Ancaman Virus Corona, Ini Perjuangan Warga Hong Kong yang Belasan Jam Antre untuk Dapat Masker
Puluhan ribu warga Hong Kong dilaporkan harus mengantre setidaknya hingga 18 jam untuk mendapatkan masker di tengah wabah virus corona.
TRIBUNPAPUA.COM - Puluhan ribu warga Hong Kong dilaporkan harus mengantre setidaknya hingga 18 jam untuk mendapatkan masker di tengah wabah virus corona.
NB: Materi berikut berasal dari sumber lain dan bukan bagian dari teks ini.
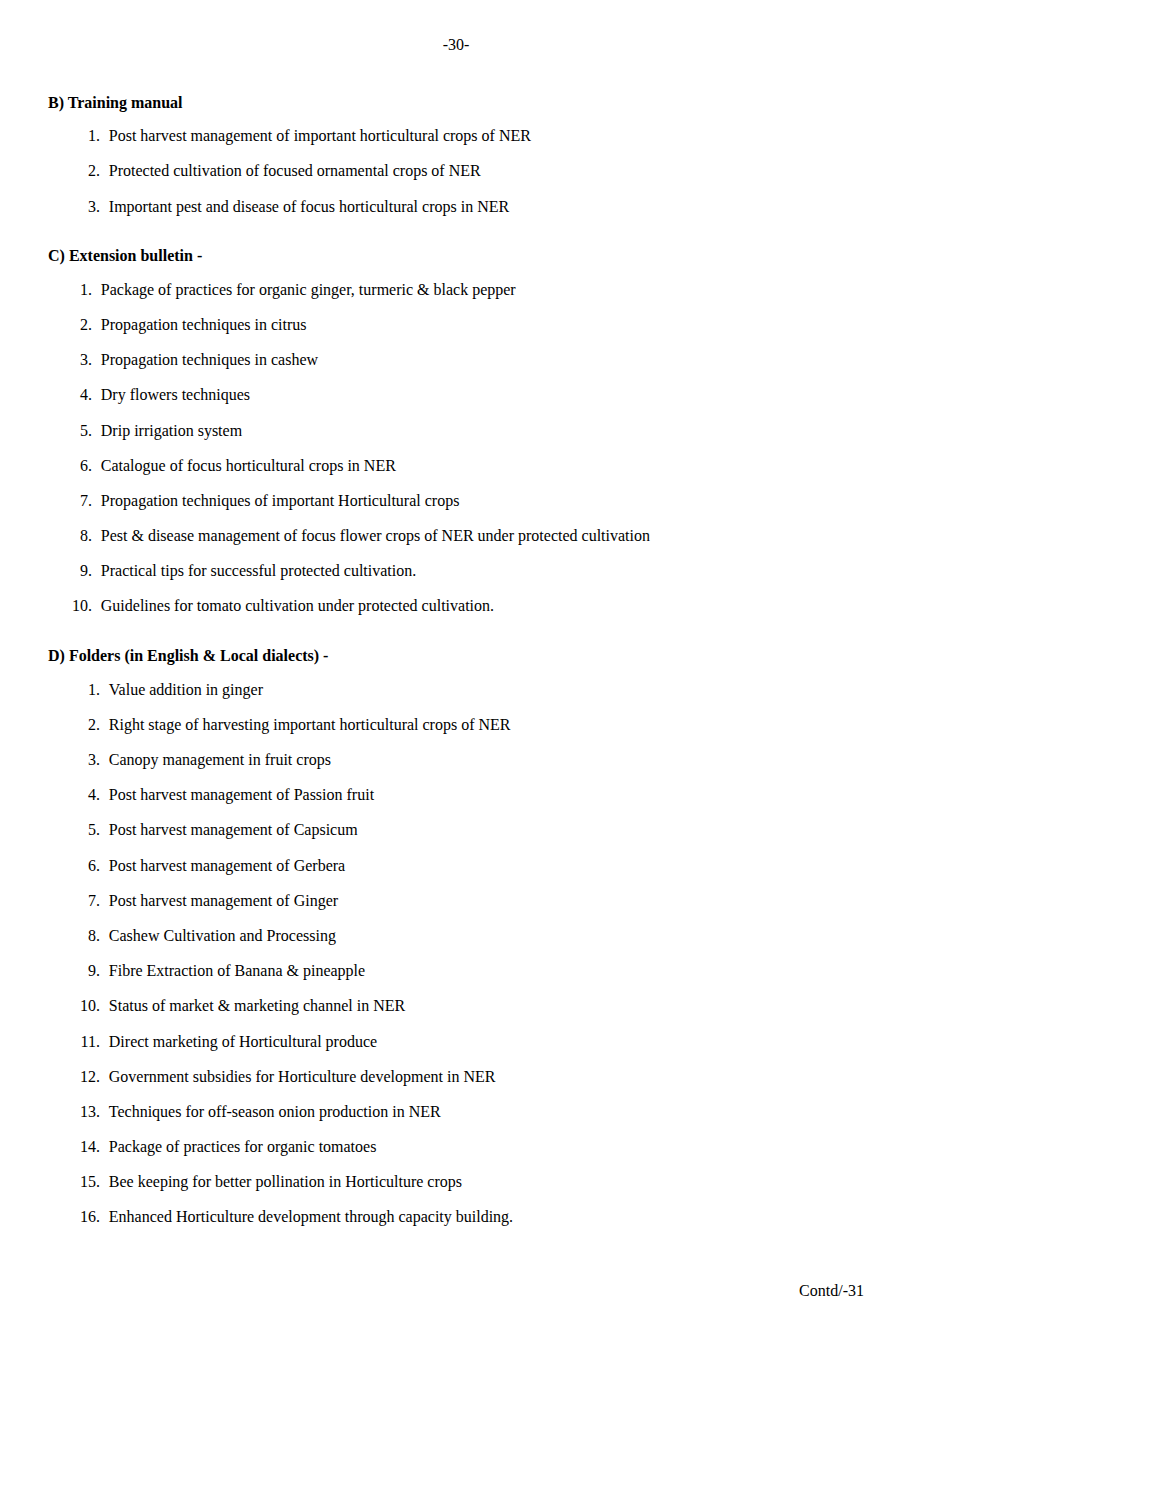-30-
B) Training manual
Post harvest management of important horticultural crops of NER
Protected cultivation of focused ornamental crops of NER
Important pest and disease of focus horticultural crops in NER
C) Extension bulletin -
Package of practices for organic ginger, turmeric & black pepper
Propagation techniques in citrus
Propagation techniques in cashew
Dry flowers techniques
Drip irrigation system
Catalogue of focus horticultural crops in NER
Propagation techniques of important Horticultural crops
Pest & disease management of focus flower crops of NER under protected cultivation
Practical tips for successful protected cultivation.
Guidelines for tomato cultivation under protected cultivation.
D) Folders (in English & Local dialects) -
Value addition in ginger
Right stage of harvesting important horticultural crops of NER
Canopy management in fruit crops
Post harvest management of Passion fruit
Post harvest management of Capsicum
Post harvest management of Gerbera
Post harvest management of Ginger
Cashew Cultivation and Processing
Fibre Extraction of Banana & pineapple
Status of market & marketing channel in NER
Direct marketing of Horticultural produce
Government subsidies for Horticulture development in NER
Techniques for off-season onion production in NER
Package of practices for organic tomatoes
Bee keeping for better pollination in Horticulture crops
Enhanced Horticulture development through capacity building.
Contd/-31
Dari video yang dipublikasikan South China Morning Post Rabu (5/2/2020), masyarakat berbaris menunggu semalaman di tengah udara dingin.
• Kronologi seorang Pria Diduga Tularkan Virus Corona ke 100 Orang, Bertemu Kolega hingga Keluarga
Wong Hung yang masuk dalam gelombang pertama antrean mengungkapkan, dia sudah menunggu sejak pukul 22.00 di hari sebelumnya, lebih dari 18 jam.
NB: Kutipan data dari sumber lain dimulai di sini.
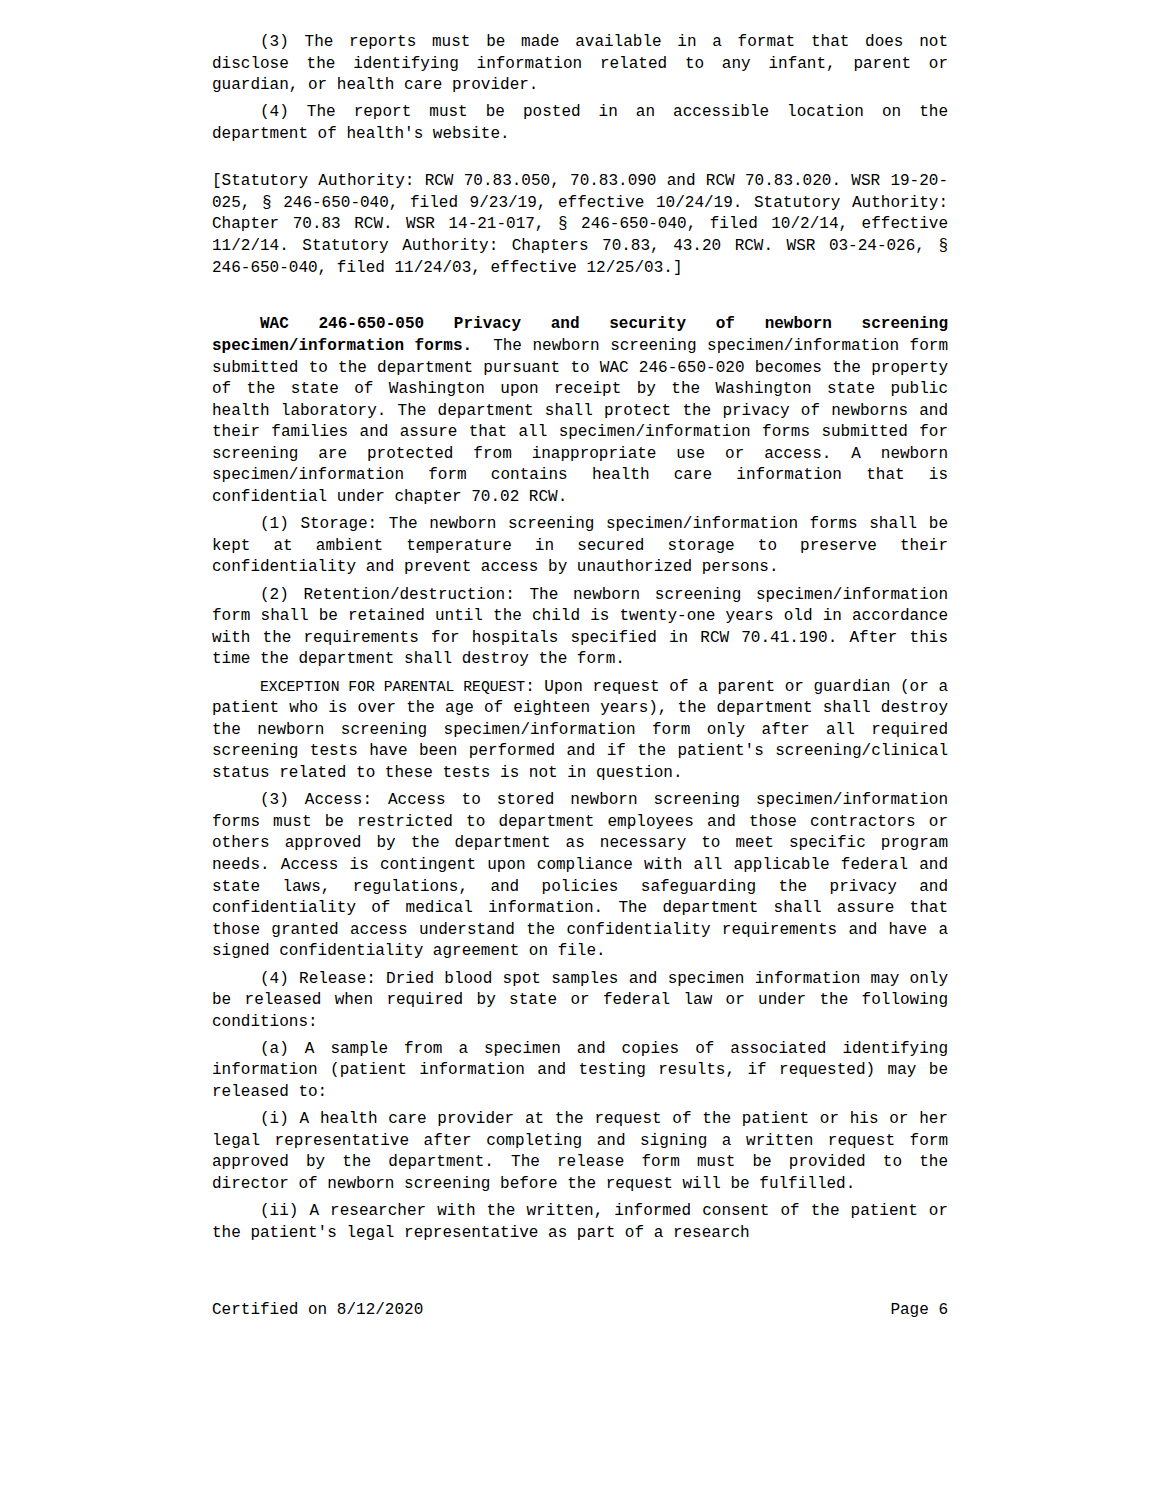(3) The reports must be made available in a format that does not disclose the identifying information related to any infant, parent or guardian, or health care provider.
(4) The report must be posted in an accessible location on the department of health's website.
[Statutory Authority: RCW 70.83.050, 70.83.090 and RCW 70.83.020. WSR 19-20-025, § 246-650-040, filed 9/23/19, effective 10/24/19. Statutory Authority: Chapter 70.83 RCW. WSR 14-21-017, § 246-650-040, filed 10/2/14, effective 11/2/14. Statutory Authority: Chapters 70.83, 43.20 RCW. WSR 03-24-026, § 246-650-040, filed 11/24/03, effective 12/25/03.]
WAC 246-650-050 Privacy and security of newborn screening specimen/information forms. The newborn screening specimen/information form submitted to the department pursuant to WAC 246-650-020 becomes the property of the state of Washington upon receipt by the Washington state public health laboratory. The department shall protect the privacy of newborns and their families and assure that all specimen/information forms submitted for screening are protected from inappropriate use or access. A newborn specimen/information form contains health care information that is confidential under chapter 70.02 RCW.
(1) Storage: The newborn screening specimen/information forms shall be kept at ambient temperature in secured storage to preserve their confidentiality and prevent access by unauthorized persons.
(2) Retention/destruction: The newborn screening specimen/information form shall be retained until the child is twenty-one years old in accordance with the requirements for hospitals specified in RCW 70.41.190. After this time the department shall destroy the form.
EXCEPTION FOR PARENTAL REQUEST: Upon request of a parent or guardian (or a patient who is over the age of eighteen years), the department shall destroy the newborn screening specimen/information form only after all required screening tests have been performed and if the patient's screening/clinical status related to these tests is not in question.
(3) Access: Access to stored newborn screening specimen/information forms must be restricted to department employees and those contractors or others approved by the department as necessary to meet specific program needs. Access is contingent upon compliance with all applicable federal and state laws, regulations, and policies safeguarding the privacy and confidentiality of medical information. The department shall assure that those granted access understand the confidentiality requirements and have a signed confidentiality agreement on file.
(4) Release: Dried blood spot samples and specimen information may only be released when required by state or federal law or under the following conditions:
(a) A sample from a specimen and copies of associated identifying information (patient information and testing results, if requested) may be released to:
(i) A health care provider at the request of the patient or his or her legal representative after completing and signing a written request form approved by the department. The release form must be provided to the director of newborn screening before the request will be fulfilled.
(ii) A researcher with the written, informed consent of the patient or the patient's legal representative as part of a research
Certified on 8/12/2020 Page 6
"Kami sampai harus duduk di tanah," katanya. Luck Well International Holding di Kowloon Bay sempat meminta warga membubarkan diri pada pukul 01.30 di Rabu.
Namun hanya dalam beberapa jam, antrean warga Hong Kong yang sangat membutuhkan masker untuk mencegah virus corona membludak hingga 10.000 orang.
Manajer Proyek Luck Well, Jerry Law menuturkan, pihaknya sudah melihat antrean panjang dari warga sejak Selasa siang waktu setempat (4/2/2020).
Law mengatakan, sebenarnya mereka sudah berencana untuk menjual pukul 11.00. Namun, itu berarti mereka bakal mengantre hingga 20-30 jam.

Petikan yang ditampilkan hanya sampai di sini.